Mas… foi somente em 1976, com Alucinação, produzido por “Marco Mazzola”, que Belchior teve o reconhecimento que merecia, aliás, ele superou a expectativa da gravadora ao vender 30 mil cópias só no primeiro mês, contabilizando a longo prazo, um total de 500 mil cópias vendidas, algo que para o mercado fonográfico dos anos 70, representa um enorme sucesso. Mas tudo isso, se deve ao sucesso de um outro disco, que deu carona para Alucinação, “Falso Brilhante” de Elis Regina, lançado poucos meses antes e também produzido por Mazzolla.

Inicialmente, Elis, iria gravar apenas uma música de Belchior, mas após conhecer e ficar íntima do cearense, resolveu ampliar o repertório.

 

Elis Regina em 1976

Belchior conquistava as pessoas não apenas com sua música, ele trazia também uma aura messiânica, sempre acolhendo e aconselhando. Quem teve a sorte de ter essa conversa com Bel, narra o quanto ele era diferente dos demais artistas de sua época, que em comum, tinham egos inflados e pouco carisma nos bastidores.

Não se sabe ao certo o que Belchior falou para Elis Regina, além de ter pedido para que ela o convidasse para hora do almoço ou do jantar, brincando com a fase financeiramente ruim que ele passava, mas o que se sabe, é que esse encontro resultou em duas canções no álbum Falso Brilhante, que foi um tremendo sucesso de vendas e críticas.

“Velha Roupa Colorida”, foi lançada por Elís numa pegada rocker, com guitarras distorcidas, acredito que propositalmente, para exorcizar a tal “Marcha contra a guitarra elétrica”, liderada pela própria Elis, em um movimento de protesto, que ela mesma, depois, acabou considerando um equívoco.

Mas a música do Bel que Elis gravou e que até hoje é uma das mais reproduzidas nas plataformas de streaming, vocês sabem qual é, né?
“Como Nossos País”

Elis elevou a importância de todos compositores que gravou, mas com Belchior foi ainda maior, pois enquanto o grande público se perguntava: “que música é essa”? Alucinação chegava nas lojas, apresentando o disco solo do compositor de “Como Nossos Pais”, que logo seria consagrado como o disco do sucesso “Apenas um Rapaz Latino Americano”.

 

Após o empurrão de Elis, Belchior foi parar na crista da onda. Fez temporada de um mês no “Centro Cultural São Paulo”, onde todo dia tinha uma fila imensa na entrada e dividiu uma temporada com a cantora “Simone” no “Teatro João Caetano”, onde tiveram que instalar um telão na frente do teatro, por causa da enorme procura.

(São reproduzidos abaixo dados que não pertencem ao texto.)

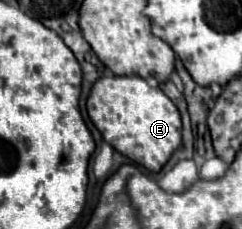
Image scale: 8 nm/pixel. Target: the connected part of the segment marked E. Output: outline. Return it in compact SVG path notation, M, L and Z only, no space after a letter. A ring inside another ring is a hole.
M137 75L101 77L87 99L87 113L103 139L121 155L157 173L181 145L181 115L175 103L159 89Z

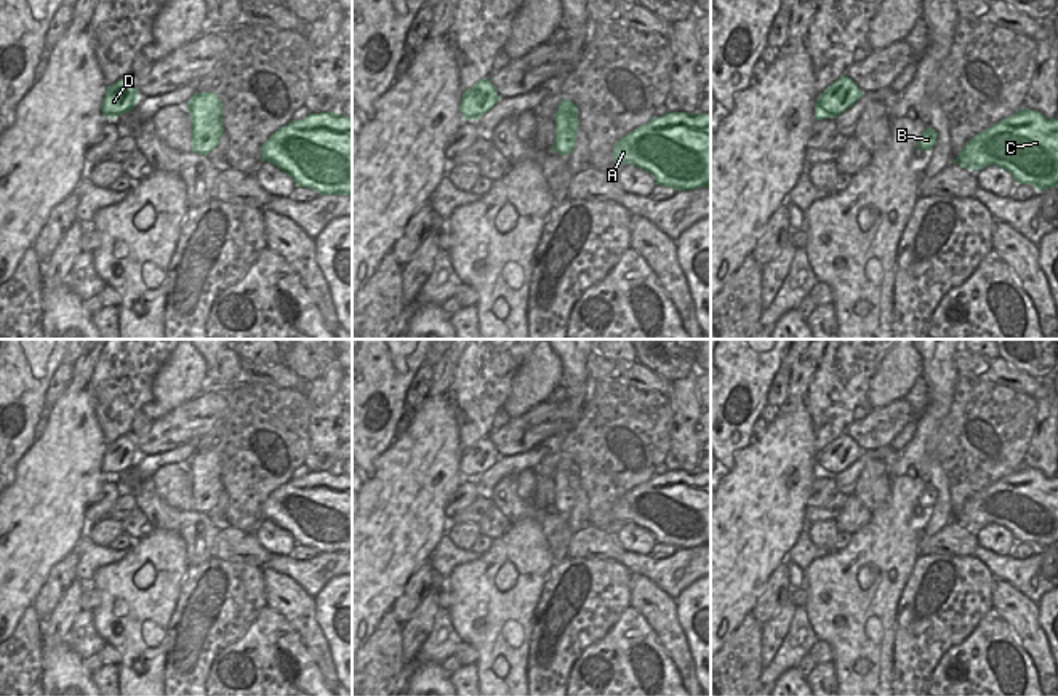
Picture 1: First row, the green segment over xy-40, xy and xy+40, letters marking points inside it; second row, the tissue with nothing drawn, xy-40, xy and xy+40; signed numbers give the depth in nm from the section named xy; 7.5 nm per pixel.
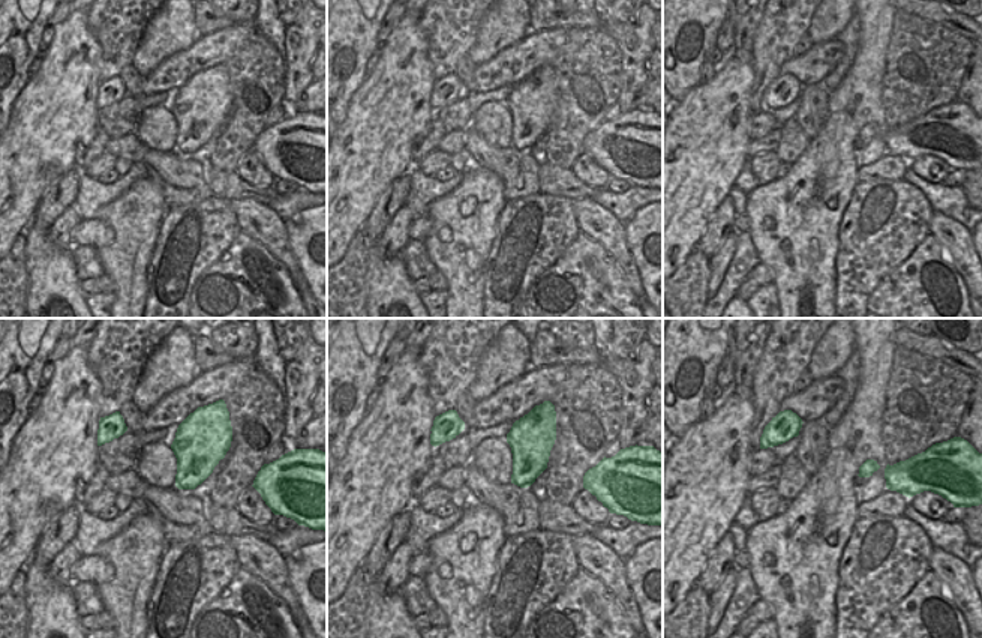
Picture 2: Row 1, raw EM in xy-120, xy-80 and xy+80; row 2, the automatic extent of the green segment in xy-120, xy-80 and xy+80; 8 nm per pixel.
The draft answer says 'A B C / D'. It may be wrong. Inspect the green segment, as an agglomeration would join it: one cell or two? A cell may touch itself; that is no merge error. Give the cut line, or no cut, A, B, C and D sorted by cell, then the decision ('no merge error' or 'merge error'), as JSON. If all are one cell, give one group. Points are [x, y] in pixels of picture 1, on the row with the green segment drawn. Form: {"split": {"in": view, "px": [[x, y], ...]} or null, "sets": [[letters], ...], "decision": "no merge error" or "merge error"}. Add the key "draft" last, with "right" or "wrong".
{"split": {"in": "xy+40", "px": [[852, 80], [845, 85], [845, 101], [841, 106], [844, 109]]}, "sets": [["A", "B", "C"], ["D"]], "decision": "merge error", "draft": "right"}

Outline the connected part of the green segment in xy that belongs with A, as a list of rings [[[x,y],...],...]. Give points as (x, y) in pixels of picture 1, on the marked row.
[[[711,114],[653,117],[615,144],[613,160],[650,173],[663,187],[711,187]]]

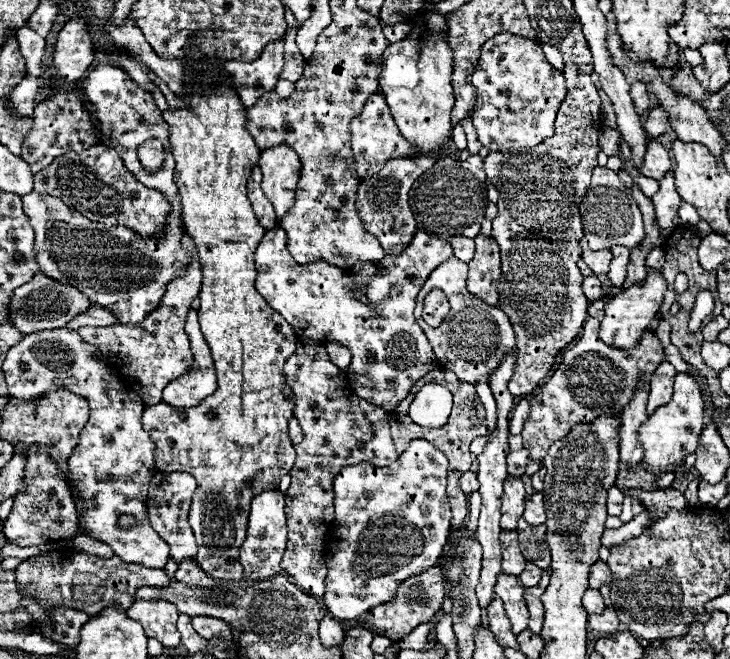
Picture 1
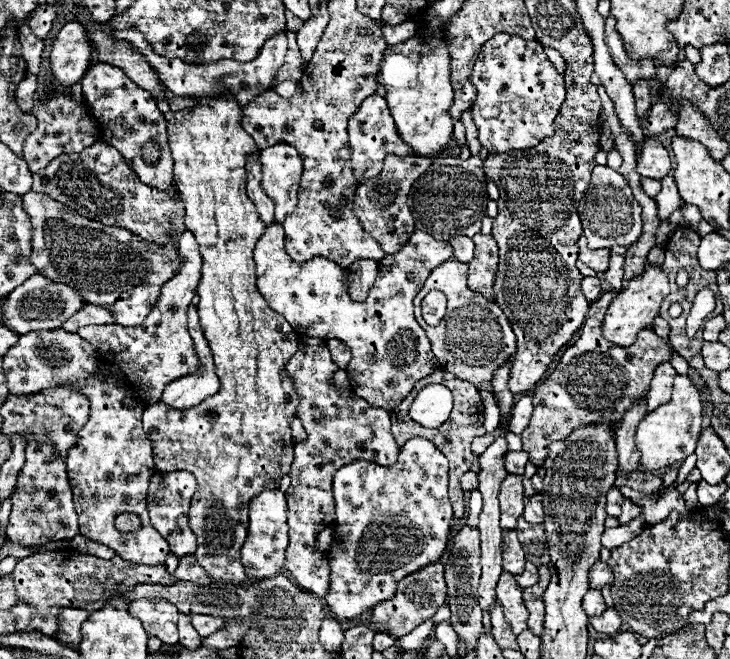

Em 1976, Belchior se tornou um superstar!

Até em feiras agropecuárias, que hoje em dia é dominada por astros do sertanejo universitário, Belchior chegou a reunir 20 mil pessoas. Dá pra imaginar a mente dessa galera do agroshow explodindo ao ouvir Belchior? Não dá, né?

Foi nesse clima, com a imprensa o chamando de “o artista do novo”, vídeo no “Fantástico” e bilheterias esgotadas, que Belchior gravou o próximo disco e terceiro da sua carreira, chamado: “Coração Selvagem”, lançado em 1977, época em que “Hélio Rodrigues Ferraz” se tornou empresário de Bel, um cargo em que permaneceria durante os próximos trinta anos.

Apesar de não ser do ramo musical, Hélio se tornou o Braço direito de Belchior. Antes de entrar no ramo musical, ele trabalhava produzindo peças de teatro, mas largou tudo para seguir com a música.

Coração Selvagem, marca a mudança de Belchior para a “WEA” – A Warner do Brasil, que investiu pesado aqui. Além de Belchior, Raul Seixas também havia deixado a Philips e ido pra lá, ambos por influência de Marco Mazzola, que também havia produzido Alucinação. Mas dessa vez, com estrutura e mais dinheiro, então, obviamente, temos um som mais refinado e menos Rock and Roll. O grande sucesso foi a música que dá título ao disco.

As vendas de Coração Selvagem não chegaram perto de Alucinação, mas mesmo assim, é considerado por muitos fãs, como a grande obra de Belchior, por causa de sua produção mais polida e letras ideologicamente menos confrontativas. Vale lembrar da treta com os tropicalistas, que contamos em detalhes no episódio 50 do Clube. Belchior provocou Caetano Velozzo e seus amigos importantes. Aquilo, na época, foi necessário, mas o próprio Bel, em tom apaziguador, afirmou depois, que aquela rusga era coisa do passado, citando a velha roupa colorida, que já não lhe serve mais.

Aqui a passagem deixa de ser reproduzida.